Vulkane der Eifel

Weite Teile der Eifel sind geprägt durch den Vulkanismus. An zahlreichen Stellen ist ein Blick in die Erdgeschichte und auf die bereits zur Zeit der Römer beginnende wirtschaftliche Nutzung der Gesteine möglich.

Maare, ebenerdige, zum Teil mit Wasser gefüllte Explosionskrater (ungeheure Mengen an glühender, aufsteigender Magma stießen mit Grundwasser zusammen, was zu riesigen Wasserdampfexplosionen führte), wechseln mit hoch hinausragenden Schlackenvulkanen ab. Der letzte Vulkanausbruch ist gar nicht so lange her, vor nur 9.500 Jahren entstand das Ulmener Maar.

Gerade einmal rund 13.000 Jahre ist es her, dass bei einem gewaltigen Vulkanausbruch der Laacher See entstand. Riesige Mengen vulkanischer Asche und Bims wurden ausgeschleudert, welche die Gegend bis ins Rheintal bis zu sieben Meter dick bedeckten und sogar noch in Schweden gefunden werden können. Noch heute sind an einigen Stellen des Laacher Sees, einem beliebten Ausflugsziel und auch vom Eifel-Camp aus bequem zu erreichen, aufsteigende Gasbläschen zu sehen. An seinen Ufern und im Umland sind ausgiebige Wanderungen möglich, wer die nötige Zeit und Kondition hat, kann den See auch umrunden und sich anschließend im Benediktiner-Kloster stärken.

Ebenfalls nicht weit ist es zum Geysir in Andernach, dem mit 60 Metern höchsten Kaltwasser-Geysir der Welt. Vom sehr informativen und aufgrund der zahlreichen Entdecker-Stationen auch für Kinder spannenden Geysir-Erlebniszentrum in den Andernacher Rheinanlagen aus geht es per Schiff zum im Naturschutzgebiet gelegenen Geysir. Ein toller Ausflug für die ganze Familie!

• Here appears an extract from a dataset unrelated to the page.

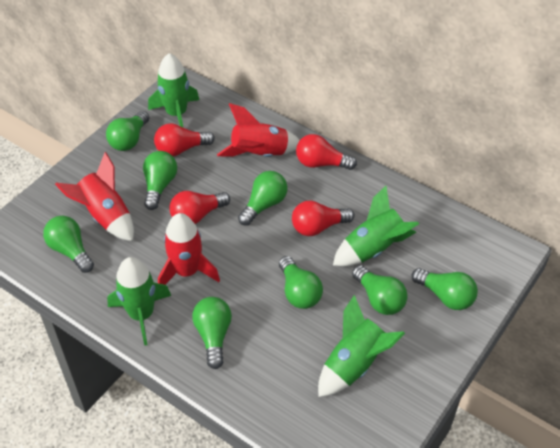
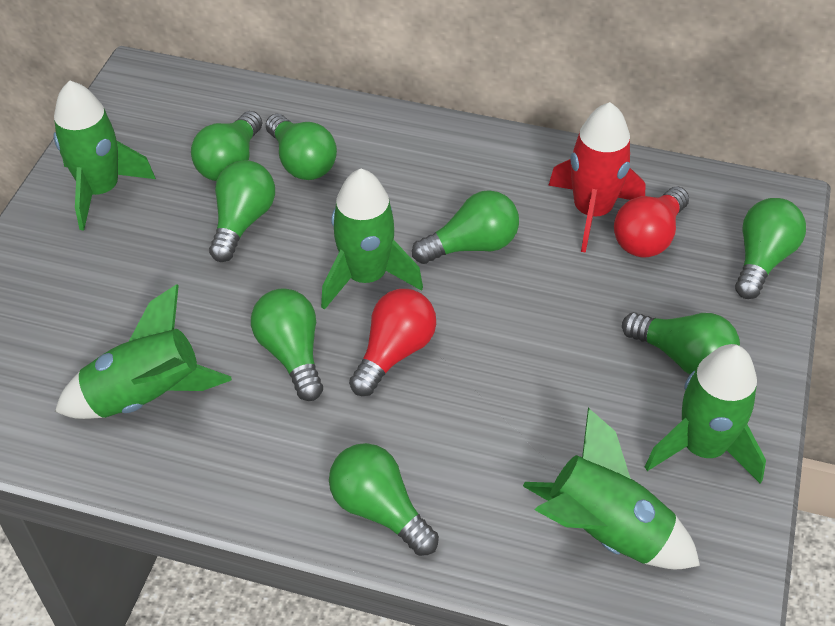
green rocket: [107,257,171,346] [148,53,199,127] [318,295,405,397] [333,186,419,266] = 4 -> [53,81,156,230] [55,284,232,419] [321,168,423,310] [523,408,700,569] [645,344,766,483] = 5
red light bulb: [154,123,215,156] [169,191,230,224] [292,200,355,236] [296,134,357,170] = 4 -> [349,289,436,396] [614,186,689,258] = 2
red rocket: [55,152,134,241] [158,213,220,285] [217,103,300,157] = 3 -> [548,102,646,253] = 1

Lava-Dome und Lava-Keller in Mendig bieten ein „Vulkan-Erlebnis“ der anderen Art. Im Lava-Dome werden anschaulich der Vulkanismus und die zu findenden Gesteine und Mineralien erläutert. Wer möchte kann dann über 150 Stufen mitten in einen erkalteten Lavastrom hinabsteigen – durch den unterirdischen Basaltabbau ist in 30 Metern Tiefe über Jahrhunderte ein ausgedehntes Höhlensystem entstanden, welches heute streckenweise zugänglich ist. Danach hat man sich einen Besuch im nahegelegenen Brauhaus der Vulkan Brauerei redlich verdient!

Das neu eröffnete Erlebniszentrum Terra Vulcania in Mayen widmet sich der 7.000-jährigen Geschichte des Basaltabbaus. Hier wird deutlich, wie hart die Arbeit sowohl über- als auch unter Tage in den Steinbrüchen war!

Zahlreiche weitere Informationen (inkl. Öffnungszeiten und Eintrittspreise) zu diesen und zahlreichen weiteren „vulkanischen“ Ausflugszielen gibt es auf der Homepage www.vulkanpark.com, die „Vulkanpark-Card“ ermöglicht den vergünstigten Eintritt bei gleich mehreren Ausflugszielen.

Natürlich gibt es noch zahlreiche weitere sehenswerte Museen, Ausstellungen, Wander- und Fahrradrouten, Besucherbergwerke etc., exemplarisch genannt seien das Maarmuseum Manderscheid (www.maarmuseum.de) und das Eifel-Vulkanmuseum Daun (www.vulkaneifel.de/eifel-vulkanmuseum). Die vielleicht schönsten vulkanischen Attraktionen der Eifel finden sich jedoch oftmals einfach inmitten der Natur. So sind vielerorts Relikte der wirtschaftlichen Nutzung, Basaltströme, die berühmten Maare (allen voran das kreisrunde Pulvermaar!) und vieles, vieles mehr (z.B. die „Lavabombe von Strohn“ oder „Der wallende Born“) zu entdecken. Machen Sie sich auf, es lohnt sich!